How cochlear implants work
A cochlear implant is an electrode that’s placed in the inner ear (cochlea) to bypass the damaged cells. An implant contains two parts:
- External portion: Includes the microphone, speech processor and transmitting coil. The microphone picks up sounds, which are filtered by the speech processor into coded signals. The transmitting coil receives the coded signals and sends them through the skin to the implanted receiver.
- Internal receiver: Electrically activates the electrode array, which stimulates the auditory nerve. Nerve impulses are sent to the brain where they’re interpreted as sound.
Eligibility for an implant
Our multidisciplinary team conducts an extensive cochlear implant evaluation to determine if an implant is right for your child. If your child is a cochlear implant candidate, we’ll help coordinate:
- A computed tomography (CT) scan or magnetic resonance imaging (MRI) evaluation to visualize the inner-ear structure.
- An initial consultation with an ear, nose and throat (ENT) surgeon after initial audiological and radiological studies have been completed. During the consultation, clinicians will evaluate your child’s overall health, perform a detailed ear evaluation, and review CT or MRI exam results.
- Additional testing as needed, such as psychological, cognitive and speech-language pathology testing.

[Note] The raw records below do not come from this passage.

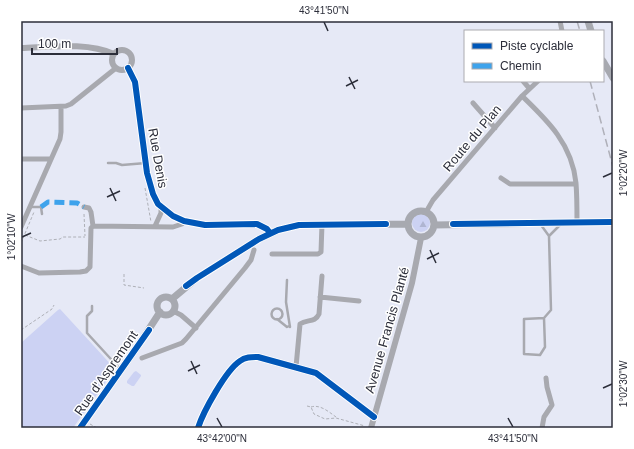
<svg xmlns="http://www.w3.org/2000/svg" width="634" height="449" font-family="Helvetica,sans-serif">
	<defs>
		<pattern id="forest-firs" width="22" height="20" patternUnits="userSpaceOnUse"><rect width="22" height="20" fill="#ccd2f3"/><path d="M5 1l3.5 6h-7zM16 11l3.5 6h-7z" fill="#afb5d1"/></pattern>
	</defs>
	<rect width="100%" height="100%" fill="#e6e9f6"/>
	<path fill="url(#forest-firs)" d="M412 223a9 9 0 1 1 18 0a9 9 0 1 1-18 0Z"/>
	<path fill="#ccd2f3" d="M60,309L115,369L73,428H21V343L58,310Z
		M136,371L141,375V376L134,386H132L127,383V381L134,372Z"/>
	<g fill="none" stroke-linecap="round" stroke-linejoin="round">
		<path stroke="#aeb0b7" stroke-width="1" stroke-dasharray="3 2" stroke-linecap="butt" d="M145,188L151,222
			M84,214L85,236
			M25,235L40,241L60,239L63,237H85
			M21,243L34,212
			M124,274V285L144,288
			M21,330L52,309L54,305
			M307,406L311,407L314,414L325,419L336,418L365,426
			M311,407C320,404 329,412 336,417
			M90,424L97,428"/>
		<path stroke="#a8a9af" stroke-width="2.5" d="M108,163H116L122,165L146,163
			M30,207H41L42,214
			M541,225L549,236L551,310L544,318L524,319V354L540,355L545,347L544,318
			M549,236L560,225
			M287,280L286,302L290,327
			M92,306V311L87,316V333L121,370
			M271.5 314a5.5 5.5 0 1 1 11 0a5.5 5.5 0 1 1-11 0Z
			M277,319L287,327L289,326"/>
		<path stroke="#a8a9af" stroke-width="5" d="M560,21L562,31
			M523,81L529,88
			M522,96C548,121 572,144 576,183C577,196 577,210 577,223
			M473,103L495,128
			M21,108L66,106L71,104L116,68
			M21,159H50
			M501,178L510,184H576
			M84,207L89,208L91,212L93,226
			M426,212L433,200L522,96L538,81
			M155,226L161,213V207
			M21,227L60,139L61,132V107
			M272,254H318L321,252L322,224
			M21,266L39,273L80,272L86,271L90,267L91,228L93,226L173,227L182,224L184,221
			M320,297L359,301
			M173,311L181,315L196,328
			M142,358L182,343L186,339L245,268L251,260L254,250
			M296,367L300,324C307,319 315,323 319,314L322,276
			M198,428C203,412 226,370 240,361C245,357 251,357 258,357L316,373L374,417
			M542,428L544,417L552,405L547,387L546,378"/>
		<path stroke="#a8a9af" stroke-width="6" d="M21,48C50,47 87,42 114,54
			M112 60a10 10 0 1 1 20 0a10 10 0 1 1-20 0Z
			M128,68L135,82L147,173L153,194L158,204L173,216L184,221L205,225L257,224L267,229L270,233
			M371,428L412,283L421,238"/>
		<path stroke="#a7a9b0" stroke-width="7" d="M588,21L591,31
			M603,61L613,78
			M408 224a13 13 0 1 1 26 0a13 13 0 1 1-26 0Z
			M434,225L613,222
			M157 306a9 9 0 1 1 18 0a9 9 0 1 1-18 0Z
			M172,299L197,278L259,239L278,230L299,225L408,224
			M80,428L136,349L160,312"/>
		<path stroke="#afb0b9" stroke-width="1.5" stroke-dasharray="8 4" stroke-linecap="butt" d="M577,21L580,31
			M590,81L613,167"/>
		<path stroke="#3ea3ec" stroke-width="5" stroke-dasharray="10 5" stroke-linecap="butt" d="M41,207L48,202L77,203L84,207"/>
		<g stroke="#fff" stroke-width="8">
			<path id="cycleway" d="M128,68L135,82L147,173L153,194L158,204L173,216L184,221L205,225L257,224L267,229L270,233
				M453,224L613,222
				M186,286L197,278L259,239L278,230L299,225L386,224
				M80,428L149,330
				M198,428C203,412 226,370 240,361C245,357 251,357 258,357L316,373L374,417"/>
		</g>
		<use href="#cycleway" stroke="#0057b8" stroke-width="6"/>
	</g>
	<path fill="none" stroke="#2c2e3a" stroke-width="1.5" d="M324,22L328,31M349,77L355,89M346,86L358,80M603,177L612,173M110,188L116,201M107,197L120,191M22,237L31,233M430,250L436,263M427,259L439,253M191,361L197,374M188,371L200,365M603,388L612,384M217,418L222,427M508,418L513,427"/>
	<g text-anchor="middle" dominant-baseline="central" stroke-width="3" stroke-linejoin="round" paint-order="stroke">
		<g font-size="13" fill="#2c2e3a" stroke="#fff">
			<text transform="translate(472 138) rotate(-50)">Route du Plan</text>
			<text transform="translate(158 158) rotate(80)">Rue Denis</text>
			<text transform="translate(387 330) rotate(-74)">Avenue Francis Planté</text>
			<text transform="translate(106 373) rotate(-55)">Rue d'Aspremont</text>
		</g>
	</g>
	<rect width="634" height="449" fill="none" stroke="#ffffff" stroke-width="44"/>
	<rect x="464" y="30" width="140" height="52" fill="#ffffff" stroke="#ababb0"/>
	<rect x="472" y="43" width="20" height="6" fill="#0057b8" stroke="#ababb0"/>
	<text x="500" y="50" font-size="12" fill="#2c2e3a">Piste cyclable</text>
	<rect x="472" y="63" width="20" height="6" fill="#3ea3ec" stroke="#ababb0"/>
	<text x="500" y="70" font-size="12" fill="#2c2e3a">Chemin</text>
	<path d="M32 48v6h85v-6" fill="none" stroke="#2c2e3a" stroke-width="2"/>
	<text x="38" y="48" font-size="12" fill="#2c2e3a" stroke="#ffffff" stroke-width="3" paint-order="stroke">100 m</text>
	<rect x="22" y="22" width="590" height="405" fill="none" stroke="#2c2e3a" stroke-width="1.5"/>
	<g font-size="10" text-anchor="middle" fill="#2c2e3a">
		<text x="324" y="14">43°41'50"N</text>
		<text transform="translate(623 173) rotate(-90)" y="4">1°02'20"W</text>
		<text transform="translate(11 237) rotate(-90)" y="4">1°02'10"W</text>
		<text transform="translate(623 384) rotate(-90)" y="4">1°02'30"W</text>
		<text x="222" y="442">43°42'00"N</text>
		<text x="513" y="442">43°41'50"N</text>
	</g>
</svg>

Your child’s ENT surgeon will determine whether additional testing is needed.
- Audiological testing as needed once a specific device has been chosen.

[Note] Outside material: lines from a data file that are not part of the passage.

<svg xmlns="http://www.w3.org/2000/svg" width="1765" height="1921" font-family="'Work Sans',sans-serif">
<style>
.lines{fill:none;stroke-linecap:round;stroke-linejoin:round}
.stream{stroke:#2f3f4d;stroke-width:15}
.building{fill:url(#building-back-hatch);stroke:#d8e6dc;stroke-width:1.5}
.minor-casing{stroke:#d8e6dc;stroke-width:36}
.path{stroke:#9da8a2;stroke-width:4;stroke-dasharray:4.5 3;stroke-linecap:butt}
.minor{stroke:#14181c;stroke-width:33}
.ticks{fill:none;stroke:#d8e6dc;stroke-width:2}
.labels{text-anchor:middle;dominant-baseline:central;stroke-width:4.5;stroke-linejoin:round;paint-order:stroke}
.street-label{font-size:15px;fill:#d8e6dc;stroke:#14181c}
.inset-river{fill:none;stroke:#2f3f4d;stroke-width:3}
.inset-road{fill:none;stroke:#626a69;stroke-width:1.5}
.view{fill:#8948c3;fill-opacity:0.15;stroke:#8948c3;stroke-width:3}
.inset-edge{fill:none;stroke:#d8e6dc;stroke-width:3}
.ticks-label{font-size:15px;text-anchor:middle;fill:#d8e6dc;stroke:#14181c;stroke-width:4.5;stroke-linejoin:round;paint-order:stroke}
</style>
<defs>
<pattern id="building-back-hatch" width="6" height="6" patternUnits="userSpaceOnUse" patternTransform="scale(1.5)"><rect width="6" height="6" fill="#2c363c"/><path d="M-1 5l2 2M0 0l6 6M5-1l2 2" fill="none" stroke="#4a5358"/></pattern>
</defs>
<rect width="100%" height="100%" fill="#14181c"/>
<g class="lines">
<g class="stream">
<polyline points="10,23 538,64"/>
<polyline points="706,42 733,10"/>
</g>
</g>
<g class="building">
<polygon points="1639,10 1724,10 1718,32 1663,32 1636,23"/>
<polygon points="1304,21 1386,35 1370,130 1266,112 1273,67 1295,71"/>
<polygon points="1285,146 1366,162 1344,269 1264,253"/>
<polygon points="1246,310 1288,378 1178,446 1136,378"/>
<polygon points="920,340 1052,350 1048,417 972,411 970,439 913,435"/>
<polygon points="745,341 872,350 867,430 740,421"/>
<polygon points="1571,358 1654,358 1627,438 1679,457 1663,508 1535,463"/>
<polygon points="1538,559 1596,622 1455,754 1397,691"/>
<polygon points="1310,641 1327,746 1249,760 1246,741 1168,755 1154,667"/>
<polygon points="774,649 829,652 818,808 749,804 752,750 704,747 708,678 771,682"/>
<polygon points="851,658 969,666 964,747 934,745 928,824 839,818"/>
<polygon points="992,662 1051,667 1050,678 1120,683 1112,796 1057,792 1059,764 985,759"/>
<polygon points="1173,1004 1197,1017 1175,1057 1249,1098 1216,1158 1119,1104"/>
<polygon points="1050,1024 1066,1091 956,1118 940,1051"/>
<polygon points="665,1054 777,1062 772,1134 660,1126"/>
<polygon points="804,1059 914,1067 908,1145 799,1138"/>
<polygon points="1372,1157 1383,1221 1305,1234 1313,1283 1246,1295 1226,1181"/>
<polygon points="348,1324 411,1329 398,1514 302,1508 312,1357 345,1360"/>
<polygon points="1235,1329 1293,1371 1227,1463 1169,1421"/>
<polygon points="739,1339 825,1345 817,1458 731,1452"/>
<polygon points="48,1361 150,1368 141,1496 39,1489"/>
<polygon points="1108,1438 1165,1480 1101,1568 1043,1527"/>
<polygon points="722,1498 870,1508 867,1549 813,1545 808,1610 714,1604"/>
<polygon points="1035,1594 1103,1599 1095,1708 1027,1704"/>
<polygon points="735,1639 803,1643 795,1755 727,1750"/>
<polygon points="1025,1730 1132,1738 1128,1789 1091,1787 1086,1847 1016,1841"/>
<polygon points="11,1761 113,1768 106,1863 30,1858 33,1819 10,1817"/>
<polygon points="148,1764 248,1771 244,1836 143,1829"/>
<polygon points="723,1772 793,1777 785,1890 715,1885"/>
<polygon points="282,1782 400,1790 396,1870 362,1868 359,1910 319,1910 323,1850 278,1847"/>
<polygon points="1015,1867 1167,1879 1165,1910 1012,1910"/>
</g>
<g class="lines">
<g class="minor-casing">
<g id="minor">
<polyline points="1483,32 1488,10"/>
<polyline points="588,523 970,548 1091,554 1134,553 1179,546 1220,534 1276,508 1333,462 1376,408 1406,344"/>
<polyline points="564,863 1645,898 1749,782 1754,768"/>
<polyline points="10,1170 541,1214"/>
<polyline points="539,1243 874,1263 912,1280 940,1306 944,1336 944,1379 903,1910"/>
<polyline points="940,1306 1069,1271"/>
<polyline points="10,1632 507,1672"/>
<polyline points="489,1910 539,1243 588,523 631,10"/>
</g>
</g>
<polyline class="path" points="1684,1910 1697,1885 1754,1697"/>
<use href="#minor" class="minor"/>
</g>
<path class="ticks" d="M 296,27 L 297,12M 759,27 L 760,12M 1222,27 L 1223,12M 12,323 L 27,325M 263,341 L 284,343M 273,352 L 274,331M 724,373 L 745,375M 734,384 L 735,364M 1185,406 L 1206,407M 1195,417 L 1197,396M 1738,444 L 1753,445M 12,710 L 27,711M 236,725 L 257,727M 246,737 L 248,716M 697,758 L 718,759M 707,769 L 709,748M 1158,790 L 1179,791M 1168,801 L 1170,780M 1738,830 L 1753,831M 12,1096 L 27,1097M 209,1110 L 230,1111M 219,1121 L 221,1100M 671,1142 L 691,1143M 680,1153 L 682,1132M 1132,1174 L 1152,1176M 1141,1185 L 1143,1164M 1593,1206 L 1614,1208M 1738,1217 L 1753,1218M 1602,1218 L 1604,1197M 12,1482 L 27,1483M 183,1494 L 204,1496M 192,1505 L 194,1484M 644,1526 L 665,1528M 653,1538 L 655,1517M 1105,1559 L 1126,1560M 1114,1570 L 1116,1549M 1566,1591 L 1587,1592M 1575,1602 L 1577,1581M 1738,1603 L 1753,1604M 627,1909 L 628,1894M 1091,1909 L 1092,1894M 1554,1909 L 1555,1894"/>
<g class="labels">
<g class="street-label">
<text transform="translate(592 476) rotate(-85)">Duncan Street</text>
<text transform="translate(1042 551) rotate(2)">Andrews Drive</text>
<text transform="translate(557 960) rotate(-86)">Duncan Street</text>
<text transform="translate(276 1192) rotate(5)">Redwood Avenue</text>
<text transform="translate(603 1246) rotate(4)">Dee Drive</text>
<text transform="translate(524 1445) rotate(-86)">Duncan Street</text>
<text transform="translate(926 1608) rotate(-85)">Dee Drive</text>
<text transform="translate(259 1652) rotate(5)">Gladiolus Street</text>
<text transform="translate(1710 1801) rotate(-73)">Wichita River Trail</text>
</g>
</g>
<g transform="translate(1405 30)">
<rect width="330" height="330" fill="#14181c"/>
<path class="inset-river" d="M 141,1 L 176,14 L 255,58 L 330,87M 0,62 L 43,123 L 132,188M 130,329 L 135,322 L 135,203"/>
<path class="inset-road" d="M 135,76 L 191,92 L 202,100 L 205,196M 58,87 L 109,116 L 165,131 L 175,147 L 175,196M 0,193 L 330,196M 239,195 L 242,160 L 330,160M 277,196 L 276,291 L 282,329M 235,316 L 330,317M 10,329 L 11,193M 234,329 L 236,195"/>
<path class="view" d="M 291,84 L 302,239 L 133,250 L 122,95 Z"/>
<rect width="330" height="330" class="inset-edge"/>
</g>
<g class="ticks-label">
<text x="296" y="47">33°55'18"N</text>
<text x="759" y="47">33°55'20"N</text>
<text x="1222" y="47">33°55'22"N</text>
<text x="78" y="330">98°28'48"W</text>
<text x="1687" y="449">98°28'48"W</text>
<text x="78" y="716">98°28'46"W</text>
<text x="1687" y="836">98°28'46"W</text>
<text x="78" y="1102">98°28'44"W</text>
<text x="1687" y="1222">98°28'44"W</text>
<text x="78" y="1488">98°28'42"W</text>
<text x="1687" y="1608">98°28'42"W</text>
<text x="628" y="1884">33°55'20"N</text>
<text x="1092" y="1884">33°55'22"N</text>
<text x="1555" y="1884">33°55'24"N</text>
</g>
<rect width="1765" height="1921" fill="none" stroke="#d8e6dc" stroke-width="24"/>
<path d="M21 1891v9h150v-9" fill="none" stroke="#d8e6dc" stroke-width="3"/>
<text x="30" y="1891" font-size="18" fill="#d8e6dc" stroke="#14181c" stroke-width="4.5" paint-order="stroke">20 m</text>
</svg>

Candidates include children who receive little benefit from hearing aids and are one of the following:
- Between the ages of 12 months and 18 months and have profound hearing loss in both ears
- Between the ages of 18 months and 17 years and have severe to profound hearing loss in both ears
Our team members will meet with you and your child to evaluate him and answer your questions about the implantation process. We consider you and your family as part of our team, and we want you to be well informed. Before scheduling a team evaluation, we require you to enroll your child in an auditory training program.
If your child is a candidate for the cochlear implant and your insurance company provides prior approval, you and your ENT surgeon will schedule the surgery.
Life after the implant
Getting the implant is just the beginning—adjusting to the hearing and speaking world can be difficult. That's why we offer a multidisciplinary approach through a team of otolaryngologists (ear, nose and throat doctors), audiologists (hearing specialists), speech-language pathologists, social workers and child psychiatrists.
After implant surgery, our team members will train your child to use and understand new sounds that he couldn’t hear before with hearing aids. This instruction will give your child the best possible foundation for developing his spoken language skills.
Post-surgical rehabilitation includes:
- Setting speech and language treatment goals, which are specific to the child’s level of listening skills
- Collaboration between audiology and speech services to ensure that your child is getting maximum benefit from the implant
- Mapping the implant to create the best speech outcomes
- Assistance from a speech language pathologist during hearing tests
- Troubleshooting and problem resolution
- In-house inventory of supplies
- Input from teachers and other caregivers
Therapy is family focused, and each session includes parent participation and home program activities. Our cochlear implant team uses an auditory-based approach, which emphasizes listening as the primary mode to develop spoken language skills. We provide ongoing evaluation for your child to determine if he needs additional treatment or services.